NO WRITER ATTRIBUTED

David J. Malan '99 just made the lives of die-hard Harvard shuttle riders everywhere a little easier.

The computer sciences concentrator spent 100 hours between last summer and last Sunday night developing a computer program that provides customized shuttle schedules for Harvard students.

Jobe G. Danganan '99, a former Undergraduate Council member who lobbied for increased shuttle service, says the beauty of the service lies in its easy access.

"There are computer terminals everywhere, and people tend to lose their shuttle schedules," he says. "It literally takes seconds to set up, and voila, there you are."

After they set it up, students can access shuttleboy in a matter of seconds at any computer terminal from which they can access their FAS account.

Besides offering customized shuttle schedules, the program also provides a full shuttle schedule (including how long it takes to get from one destination to another), shuttle operation dates and transportation-related telephone numbers.

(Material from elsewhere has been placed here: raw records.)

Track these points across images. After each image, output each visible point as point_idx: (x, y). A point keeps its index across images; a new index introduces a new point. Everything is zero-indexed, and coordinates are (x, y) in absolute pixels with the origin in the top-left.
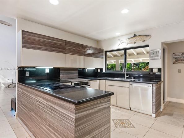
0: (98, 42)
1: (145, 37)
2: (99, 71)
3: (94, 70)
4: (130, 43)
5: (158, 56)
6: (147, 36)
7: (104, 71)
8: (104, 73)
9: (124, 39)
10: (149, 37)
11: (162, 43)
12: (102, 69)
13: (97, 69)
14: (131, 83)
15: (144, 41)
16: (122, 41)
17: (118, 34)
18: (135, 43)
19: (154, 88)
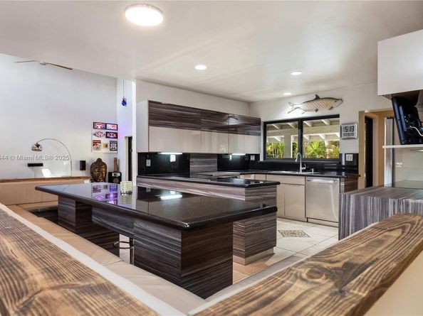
0: (249, 104)
1: (333, 101)
2: (253, 158)
3: (243, 158)
4: (308, 111)
5: (353, 134)
6: (336, 100)
7: (261, 159)
8: (261, 163)
9: (298, 103)
10: (339, 102)
11: (359, 112)
12: (257, 156)
13: (249, 155)
14: (308, 178)
15: (332, 108)
16: (295, 106)
17: (287, 94)
18: (317, 110)
19: (343, 184)
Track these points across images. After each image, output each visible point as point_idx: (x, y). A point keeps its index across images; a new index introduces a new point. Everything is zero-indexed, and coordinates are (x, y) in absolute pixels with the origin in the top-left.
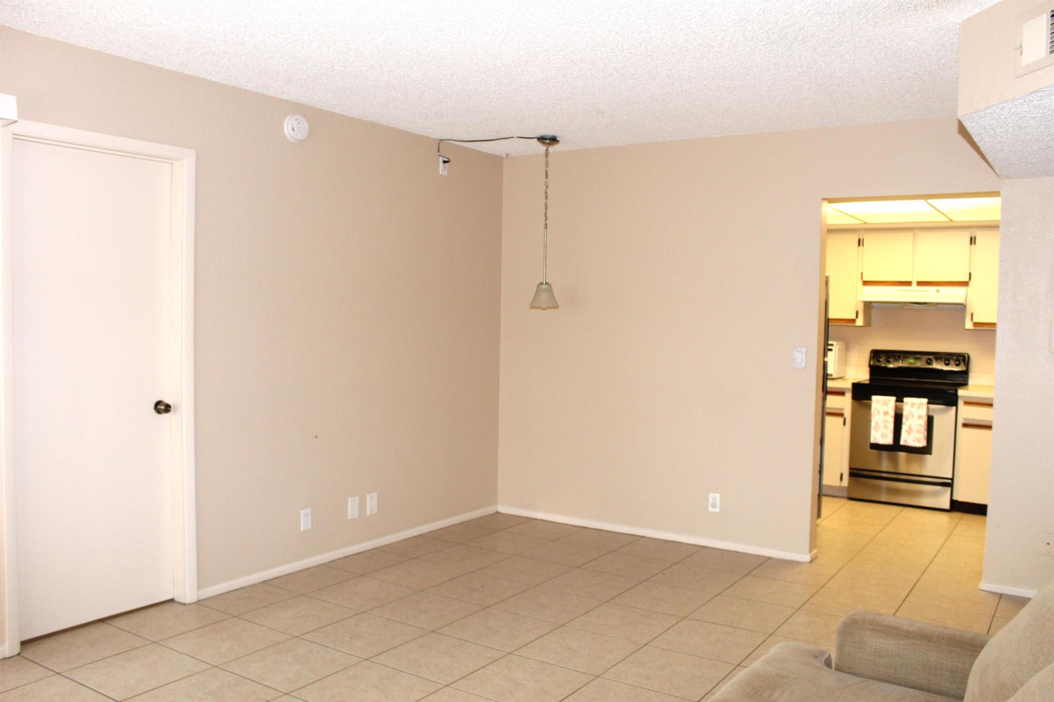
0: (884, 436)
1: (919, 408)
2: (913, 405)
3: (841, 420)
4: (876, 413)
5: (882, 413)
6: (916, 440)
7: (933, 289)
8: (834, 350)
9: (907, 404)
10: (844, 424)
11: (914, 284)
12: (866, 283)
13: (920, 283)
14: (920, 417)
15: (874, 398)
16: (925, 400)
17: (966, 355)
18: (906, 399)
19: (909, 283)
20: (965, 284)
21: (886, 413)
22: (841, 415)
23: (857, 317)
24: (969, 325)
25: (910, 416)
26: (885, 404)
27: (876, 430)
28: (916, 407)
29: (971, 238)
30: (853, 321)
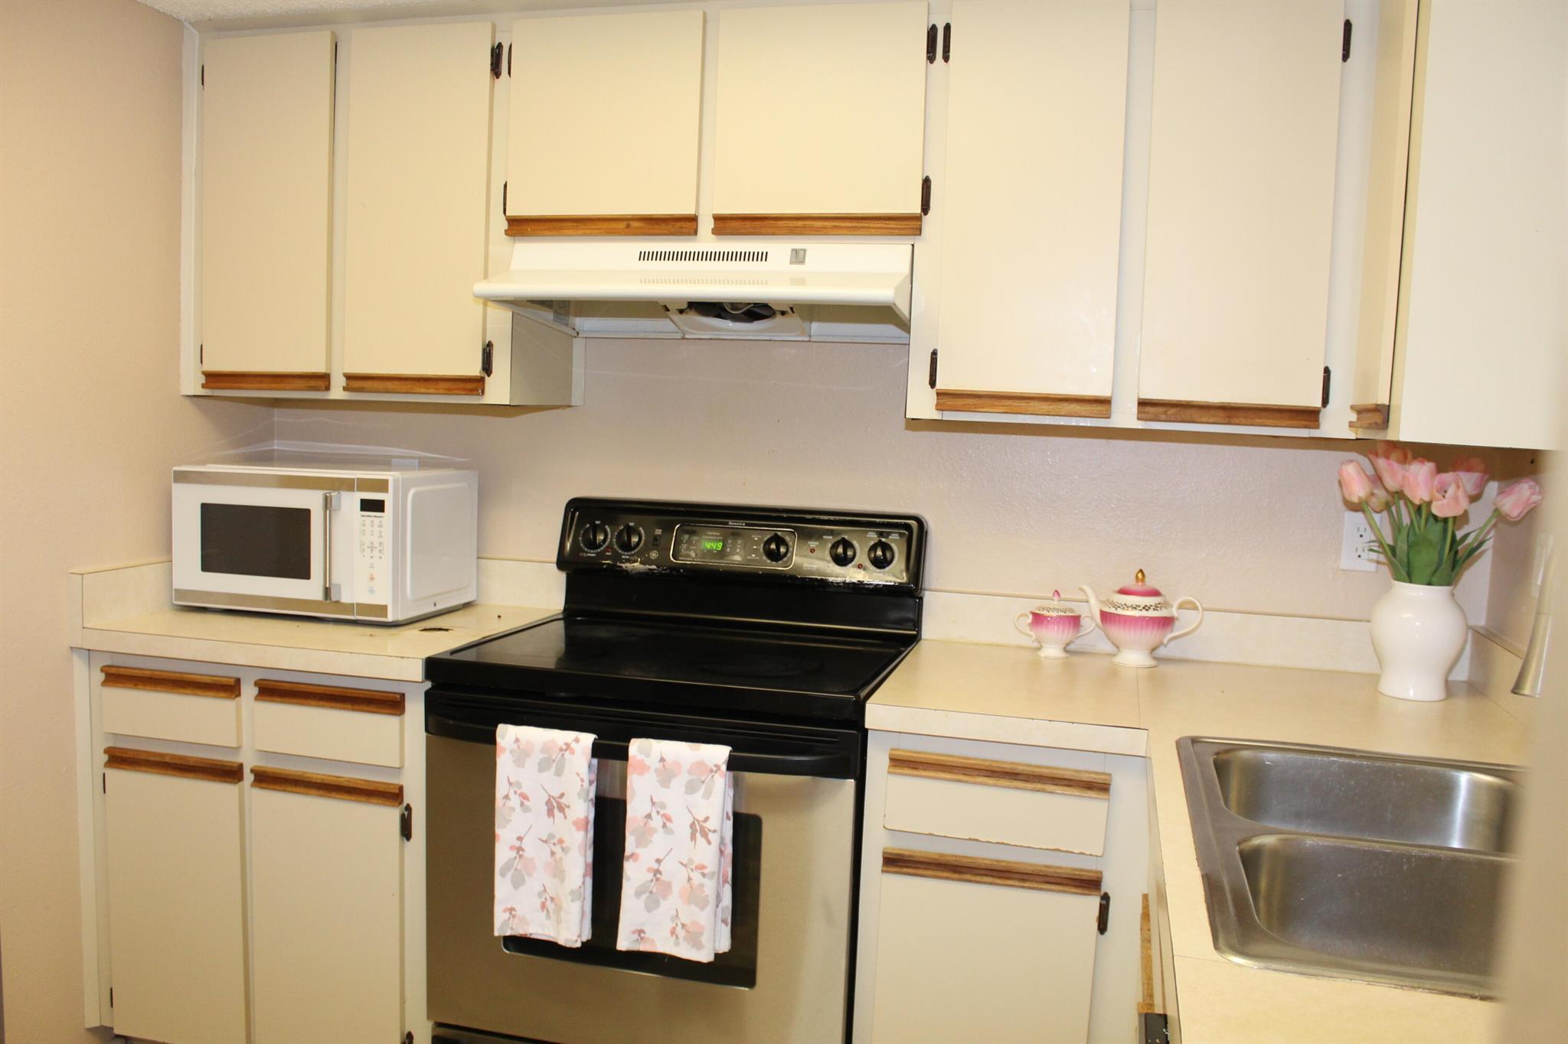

The service has already met with the hearty approval of Harvard undergraduates.

Pforzheimer resident Ken Ihara '99 emailed all of his housemates about the Shuttleboy program yesterday, encouraging them to try it out for themselves. And even River House residents are finding it useful.

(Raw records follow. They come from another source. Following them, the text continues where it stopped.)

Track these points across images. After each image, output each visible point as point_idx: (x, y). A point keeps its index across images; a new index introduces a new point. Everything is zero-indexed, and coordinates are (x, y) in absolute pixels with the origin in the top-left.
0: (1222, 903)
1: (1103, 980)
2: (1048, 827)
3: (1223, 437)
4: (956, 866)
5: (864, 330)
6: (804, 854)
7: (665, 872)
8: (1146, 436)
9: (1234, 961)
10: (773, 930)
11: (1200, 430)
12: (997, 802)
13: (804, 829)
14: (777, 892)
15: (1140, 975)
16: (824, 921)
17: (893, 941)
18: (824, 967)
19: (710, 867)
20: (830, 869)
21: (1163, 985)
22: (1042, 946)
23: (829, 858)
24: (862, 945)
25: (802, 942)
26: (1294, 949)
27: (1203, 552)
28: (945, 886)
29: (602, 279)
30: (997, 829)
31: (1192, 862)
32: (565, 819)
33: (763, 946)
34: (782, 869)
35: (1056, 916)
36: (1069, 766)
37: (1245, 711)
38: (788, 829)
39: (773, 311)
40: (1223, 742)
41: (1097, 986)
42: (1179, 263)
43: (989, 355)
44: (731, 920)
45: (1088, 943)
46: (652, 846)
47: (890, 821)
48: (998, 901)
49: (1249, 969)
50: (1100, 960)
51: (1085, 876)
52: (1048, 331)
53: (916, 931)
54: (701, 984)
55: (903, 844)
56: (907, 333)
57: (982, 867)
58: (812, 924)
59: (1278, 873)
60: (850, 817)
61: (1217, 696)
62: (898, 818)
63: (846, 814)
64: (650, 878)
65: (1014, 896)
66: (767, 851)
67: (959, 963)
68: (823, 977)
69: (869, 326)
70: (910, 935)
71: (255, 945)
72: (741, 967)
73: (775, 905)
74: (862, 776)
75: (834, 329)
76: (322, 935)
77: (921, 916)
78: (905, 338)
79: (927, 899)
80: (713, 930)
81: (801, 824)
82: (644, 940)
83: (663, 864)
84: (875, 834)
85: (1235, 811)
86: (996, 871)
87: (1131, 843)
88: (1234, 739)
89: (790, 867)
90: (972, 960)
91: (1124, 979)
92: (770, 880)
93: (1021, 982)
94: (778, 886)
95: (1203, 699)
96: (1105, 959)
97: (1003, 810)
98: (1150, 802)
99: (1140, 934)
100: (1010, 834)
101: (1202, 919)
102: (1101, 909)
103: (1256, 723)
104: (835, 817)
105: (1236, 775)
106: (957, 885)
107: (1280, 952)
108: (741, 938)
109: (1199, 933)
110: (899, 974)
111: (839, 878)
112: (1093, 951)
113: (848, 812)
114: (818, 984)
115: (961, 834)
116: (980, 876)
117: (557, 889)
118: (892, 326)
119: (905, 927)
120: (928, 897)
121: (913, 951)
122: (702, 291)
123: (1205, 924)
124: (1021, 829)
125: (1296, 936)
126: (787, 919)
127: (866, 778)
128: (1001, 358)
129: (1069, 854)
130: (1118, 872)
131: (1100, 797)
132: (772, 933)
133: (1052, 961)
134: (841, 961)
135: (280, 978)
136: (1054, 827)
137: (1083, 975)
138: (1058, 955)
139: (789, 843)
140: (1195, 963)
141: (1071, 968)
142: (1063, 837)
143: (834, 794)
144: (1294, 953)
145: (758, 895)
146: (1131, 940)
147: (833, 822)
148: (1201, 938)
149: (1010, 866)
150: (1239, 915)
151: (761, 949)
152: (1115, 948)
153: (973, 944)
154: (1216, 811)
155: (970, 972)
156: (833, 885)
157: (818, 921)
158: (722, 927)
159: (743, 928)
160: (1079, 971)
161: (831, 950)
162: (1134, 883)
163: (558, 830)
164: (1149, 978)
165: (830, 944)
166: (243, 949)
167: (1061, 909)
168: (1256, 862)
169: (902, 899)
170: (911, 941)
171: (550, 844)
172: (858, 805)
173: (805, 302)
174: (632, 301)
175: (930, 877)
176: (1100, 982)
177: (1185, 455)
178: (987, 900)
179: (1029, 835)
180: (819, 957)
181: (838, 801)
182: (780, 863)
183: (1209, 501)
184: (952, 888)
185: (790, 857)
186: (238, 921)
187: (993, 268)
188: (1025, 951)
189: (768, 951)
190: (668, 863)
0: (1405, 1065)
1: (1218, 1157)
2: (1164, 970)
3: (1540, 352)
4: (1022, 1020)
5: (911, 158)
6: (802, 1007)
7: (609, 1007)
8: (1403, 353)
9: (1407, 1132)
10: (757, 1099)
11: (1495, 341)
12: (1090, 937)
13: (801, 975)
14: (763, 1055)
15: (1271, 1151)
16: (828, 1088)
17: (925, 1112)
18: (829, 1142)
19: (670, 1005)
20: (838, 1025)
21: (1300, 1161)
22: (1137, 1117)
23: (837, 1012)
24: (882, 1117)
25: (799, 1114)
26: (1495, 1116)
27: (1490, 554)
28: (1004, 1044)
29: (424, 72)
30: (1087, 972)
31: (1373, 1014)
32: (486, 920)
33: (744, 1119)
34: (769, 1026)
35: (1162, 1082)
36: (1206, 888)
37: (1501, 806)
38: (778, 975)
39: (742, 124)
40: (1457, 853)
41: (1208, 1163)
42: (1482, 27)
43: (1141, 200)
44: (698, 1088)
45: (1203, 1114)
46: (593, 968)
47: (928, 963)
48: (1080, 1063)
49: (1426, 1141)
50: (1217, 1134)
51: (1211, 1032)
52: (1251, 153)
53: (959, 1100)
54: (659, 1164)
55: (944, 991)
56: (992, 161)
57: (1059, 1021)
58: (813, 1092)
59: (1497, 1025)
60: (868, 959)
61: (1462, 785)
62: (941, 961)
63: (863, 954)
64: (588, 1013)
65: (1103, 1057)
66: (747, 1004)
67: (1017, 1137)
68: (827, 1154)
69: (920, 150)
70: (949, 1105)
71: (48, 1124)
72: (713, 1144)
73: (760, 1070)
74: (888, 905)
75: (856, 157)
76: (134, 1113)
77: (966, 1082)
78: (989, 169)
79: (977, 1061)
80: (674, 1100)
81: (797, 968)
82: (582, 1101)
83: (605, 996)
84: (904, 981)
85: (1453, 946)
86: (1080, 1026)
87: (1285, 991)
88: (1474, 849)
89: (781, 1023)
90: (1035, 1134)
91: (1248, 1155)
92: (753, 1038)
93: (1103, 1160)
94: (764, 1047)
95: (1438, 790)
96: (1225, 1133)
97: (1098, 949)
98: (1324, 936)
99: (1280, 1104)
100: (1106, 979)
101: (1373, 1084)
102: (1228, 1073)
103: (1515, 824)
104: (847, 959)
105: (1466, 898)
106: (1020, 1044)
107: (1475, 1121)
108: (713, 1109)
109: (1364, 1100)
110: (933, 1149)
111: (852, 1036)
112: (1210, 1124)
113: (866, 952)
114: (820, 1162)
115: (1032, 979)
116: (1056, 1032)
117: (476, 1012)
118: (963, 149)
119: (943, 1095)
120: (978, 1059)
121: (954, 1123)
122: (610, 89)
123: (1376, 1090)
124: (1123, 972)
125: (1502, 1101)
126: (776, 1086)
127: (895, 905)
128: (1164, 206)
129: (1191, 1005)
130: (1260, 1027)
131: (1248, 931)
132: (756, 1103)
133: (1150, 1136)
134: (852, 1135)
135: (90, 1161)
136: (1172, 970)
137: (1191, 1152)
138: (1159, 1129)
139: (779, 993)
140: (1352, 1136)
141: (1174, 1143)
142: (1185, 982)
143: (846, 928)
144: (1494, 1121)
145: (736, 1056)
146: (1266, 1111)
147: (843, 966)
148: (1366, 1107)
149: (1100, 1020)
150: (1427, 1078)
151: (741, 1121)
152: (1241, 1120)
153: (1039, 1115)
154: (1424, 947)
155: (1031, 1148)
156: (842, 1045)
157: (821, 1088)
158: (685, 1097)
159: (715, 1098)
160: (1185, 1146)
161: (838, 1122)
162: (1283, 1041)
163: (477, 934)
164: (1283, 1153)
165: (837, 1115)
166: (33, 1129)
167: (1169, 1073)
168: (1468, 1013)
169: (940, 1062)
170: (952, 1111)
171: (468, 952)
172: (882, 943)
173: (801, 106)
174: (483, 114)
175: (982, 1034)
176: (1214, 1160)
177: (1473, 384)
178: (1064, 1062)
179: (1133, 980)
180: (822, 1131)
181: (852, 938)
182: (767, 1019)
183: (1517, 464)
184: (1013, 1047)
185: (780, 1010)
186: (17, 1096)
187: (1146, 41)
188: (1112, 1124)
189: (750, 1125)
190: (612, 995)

Danganan says, "I tried it myself, and it's an awesome program. I feel that this is definitely an added convenience."

However, he says he worries that not many students know about this service yet.

Malan says he hopes "word-of-mouth among friends" will help this program to take off.

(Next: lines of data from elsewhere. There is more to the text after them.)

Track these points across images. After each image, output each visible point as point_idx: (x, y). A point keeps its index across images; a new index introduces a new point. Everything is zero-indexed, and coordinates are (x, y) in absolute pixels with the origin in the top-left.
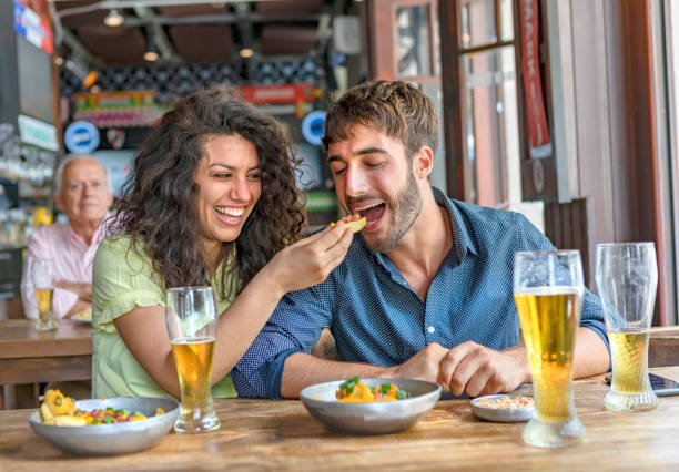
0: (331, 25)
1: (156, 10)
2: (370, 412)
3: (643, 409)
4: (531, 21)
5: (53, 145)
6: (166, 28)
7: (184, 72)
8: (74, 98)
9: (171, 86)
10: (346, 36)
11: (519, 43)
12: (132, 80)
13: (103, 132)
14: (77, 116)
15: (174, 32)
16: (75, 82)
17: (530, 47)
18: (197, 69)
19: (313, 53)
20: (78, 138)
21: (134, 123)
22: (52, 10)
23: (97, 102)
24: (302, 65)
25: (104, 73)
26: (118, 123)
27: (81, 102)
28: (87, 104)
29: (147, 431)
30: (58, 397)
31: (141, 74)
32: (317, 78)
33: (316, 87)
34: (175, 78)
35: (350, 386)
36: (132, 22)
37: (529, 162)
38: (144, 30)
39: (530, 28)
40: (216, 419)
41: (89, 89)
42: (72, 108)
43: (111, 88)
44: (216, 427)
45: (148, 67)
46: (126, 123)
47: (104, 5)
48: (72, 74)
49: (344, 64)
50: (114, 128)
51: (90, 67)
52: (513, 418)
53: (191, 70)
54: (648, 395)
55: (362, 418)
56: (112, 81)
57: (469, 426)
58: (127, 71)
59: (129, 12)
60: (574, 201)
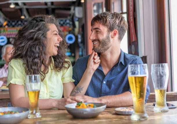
0: (74, 9)
1: (24, 4)
2: (86, 111)
3: (165, 112)
4: (132, 6)
6: (27, 9)
11: (128, 13)
12: (17, 24)
13: (8, 39)
14: (1, 34)
15: (29, 10)
17: (131, 13)
19: (69, 18)
20: (1, 40)
23: (7, 30)
24: (66, 21)
25: (9, 22)
26: (13, 36)
27: (2, 30)
28: (4, 31)
29: (20, 117)
31: (20, 22)
32: (70, 24)
33: (69, 27)
35: (79, 104)
36: (18, 7)
38: (21, 10)
39: (131, 8)
40: (40, 114)
41: (5, 26)
43: (11, 26)
44: (40, 116)
45: (22, 20)
47: (10, 2)
49: (78, 21)
50: (12, 38)
51: (5, 20)
54: (166, 108)
55: (83, 113)
56: (11, 24)
57: (114, 116)
58: (16, 22)
59: (17, 4)
60: (143, 57)
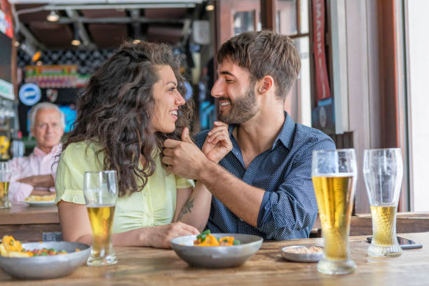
0: (191, 26)
1: (80, 13)
2: (217, 253)
3: (393, 255)
4: (320, 19)
5: (12, 96)
6: (86, 25)
7: (97, 54)
8: (25, 68)
9: (88, 63)
10: (201, 33)
11: (312, 35)
12: (64, 58)
13: (44, 91)
14: (27, 80)
15: (91, 28)
16: (27, 58)
17: (319, 35)
18: (105, 52)
19: (179, 44)
20: (27, 94)
21: (64, 85)
22: (13, 10)
23: (40, 72)
25: (46, 53)
26: (53, 85)
27: (30, 71)
28: (34, 73)
29: (69, 261)
30: (11, 240)
31: (69, 54)
34: (92, 58)
35: (203, 236)
36: (64, 20)
37: (317, 109)
38: (72, 26)
39: (320, 24)
40: (114, 258)
41: (36, 63)
42: (24, 75)
43: (50, 63)
44: (115, 262)
45: (74, 50)
46: (58, 85)
47: (47, 8)
48: (25, 53)
49: (199, 51)
50: (51, 88)
51: (37, 49)
52: (309, 259)
53: (101, 53)
54: (396, 248)
55: (211, 257)
56: (50, 58)
57: (280, 264)
58: (60, 53)
59: (63, 13)
60: (345, 133)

Malan, who has been Harvard Computer Society's (HCS) director of seminars and who led the Freshman Week Computer Seminar Series this year, says he initially spoke to Faculty of Arts and Sciences Computer Services Director Franklin M. Steen this summer about publicly installing Shuttleboy on FAS so students wouldn't have to install the program themselves.

However, Malan says he was "told that they were not willing to put a student's work on the public systems."

Nevertheless, Malan says he hopes the FAS Computer Services will reconsider its policy because he believes "the program can be of use to the general FAS population."

Malan, who did not even begin programming until he took Computer Sciences 50, "Introduction to Computer Science I" during his sophomore year, says the inspiration for Shuttleboy came from a friend who wrote a short program a few years ago that displayed the Quad shuttle schedule.

But Malan says he "wanted to write something that would provide schedules for routes other than the Quad's and that would be customizable."

Thus was born Shuttleboy, a program written in C that is several thousand lines of code long.

Malan says the only difficulty in writing the program "was trying to derive an algorithm to interpret the shuttles' schedules."

Some of the routes have more than one bus running on them, which made it somewhat tricky to compute destination times and durations, as those buses are not distinguished on the printed schedules," he says.

Plus, Malan says he had to spend this weekend updating Shuttleboy from last year's shuttle schedule to the present one.

Despite Malan's programming savvy and job as a computer science teaching fellow, he insists that "coding is really just a hobby."

In fact, Malan says that he doesn't even use Shuttleboy all that much.

"I use the shuttles about once a month," he says. "Usually when it's really raining or snowing."